Ce cliché légendaire du "Hindenburg" en flammes, un dirigeable quasiment aussi grand que le Titanic, est l'une des premières photos d'un désastre aérien pris et médiatisé en temps réel. L'accident a fait la une des journaux en 1937 et a mis fin à l'âge d'or des zeppelins.
L'image de cet embrasement, prise le 6 mai 1937 dans le New Jersey, a ému les contemporains et mis fin à l'ère des zeppelins.
Surnommé le “Titanic des airs”, le Hindenburg survole le monde entre 1936 et 1937. Avec ses 245 mètres de long, et ses 41,2 mètres de diamètre, il est le plus grand dirigeable jamais construit. Propulsé par quatre moteurs Diesel, il peut aller jusqu’à 130 km/h et traverser l’Atlantique en 3 jours, moyen le plus rapide à l’époque.
À bord, des cabines, un bar, une salle de dîner, une salle de lecture, un fumoir, un salon avec un piano, la trentaine de passagers jouissent de services d’exception délivrés par quarante membres d’équipages. Le “Hindenburg” est la fierté de l’Allemagne nazie mais aussi un objet de propagande, exposé aux JO de Berlin, à une époque où l’aviation passionne les foules.
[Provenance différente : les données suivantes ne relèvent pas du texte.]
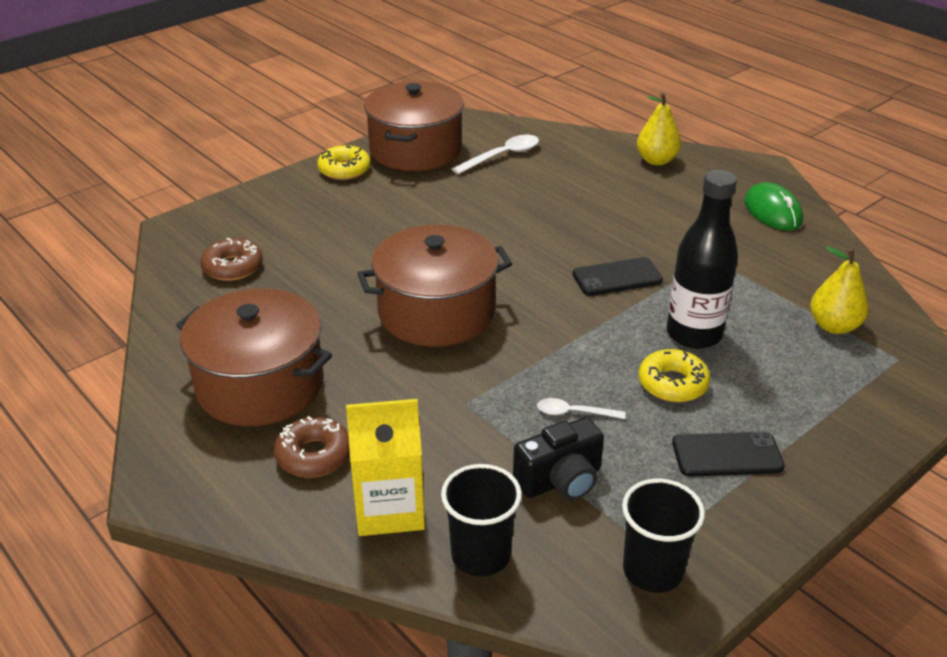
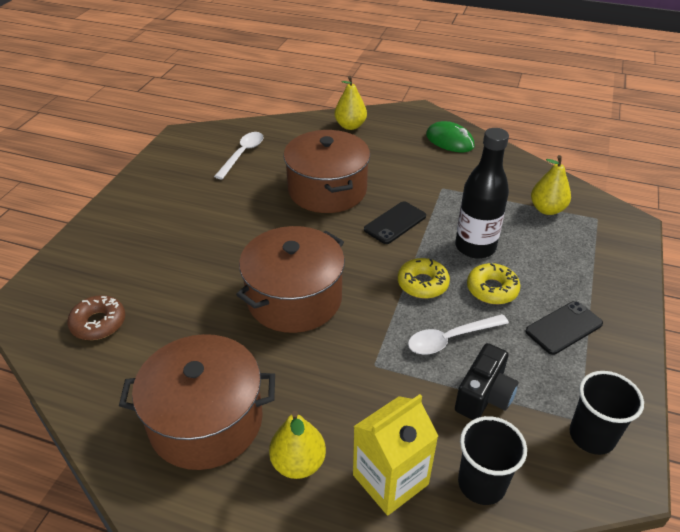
camera: 30 degrees left, 5 degrees up
brown donut [274,416,350,478] -> yellow pear [269,411,326,479]
yellow donut [317,145,371,180] -> yellow donut moved to [398,258,450,299]
brown pot [364,81,464,171] -> brown pot moved to [283,130,370,213]
white spoon [537,398,626,419] -> white spoon [408,314,509,355], size x1.64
Depuis le tout premier vol contrôlé d’un dirigeable en 1884 -, une escapade de 18 minutes au dessus de la forêt de Meudon -, les innovations se sont multipliées. Les plus spectaculaires : les Zeppelins allemands, de l’ingénieur du même nom. Le “Graf Zeppelin”, autre dirigeable géant, fera le tour du monde dès 1929 sous le feu des projecteurs.
À cette époque, la plupart des dirigeables utilisent de l’hydrogène, plus léger que l’air mais hautement inflammable. Il provoque ou aggrave certains accidents, comme celui de l'américain Roma en 1922, du britannique R101 en 1930 et du français Dixmude en 1932. Le mastodonte Hindenburg devait être gonflé à l’hélium, un gaz non inflammable mais dans les années 1930, ce gaz produit quasi exclusivement par les États-Unis est sous embargo.
En mai 1937, le géant des airs survole l’Atlantique pour la 37è fois rempli d’hydrogène. Les vols transatlantiques étant des événements pour l’époque, photographes et cameramen sont envoyés pour immortaliser son arrivée dans le New Jersey. Parmi eux, Sam Shere, de l’agence International News Photos attend de capturer d'éventuelles célébrités au débarquement
Au sol, l’équipage commence à tirer vers la tour d’amarrage le dirigeable qui a amorcé sa descente vers 19h dans une météo orageuse avec une fuite de gaz. Il prend feu soudainement. “Je n'ai même pas eu le temps de porter (l'appareil) à mes yeux. J'ai déclenché au niveau de ma taille. Tout s'est passé si vite que c'était la seule chose à faire", déclare Sam Shere dont le cliché va faire le tour du monde.
Elle est la "photographie d’actualité la plus célèbre jamais prise”, pour Bowman Newhall dans The history of Photography, celle qui reste comme l’image du désastre, le moment décisif où le dirigeable prend feu, où l’on voit l’équipage prendre la fuite. Les deux tiers des passagers survivent à l’accident.
À une époque où les médias commencent à délivrer des images en temps réel, l'iconique image de Shere provoque une vive émotion, marquant à la fois la fin de l’âge d’or du dirigeable et les origines de la photo à sensation. À la fin des années 1960, cet embrasement légendaire devient même un objet pop, sur la pochette du premier album de Led Zeppelin, symbolisant, selon les mots de Jimmy Page, leur entrée fulgurante dans le rock.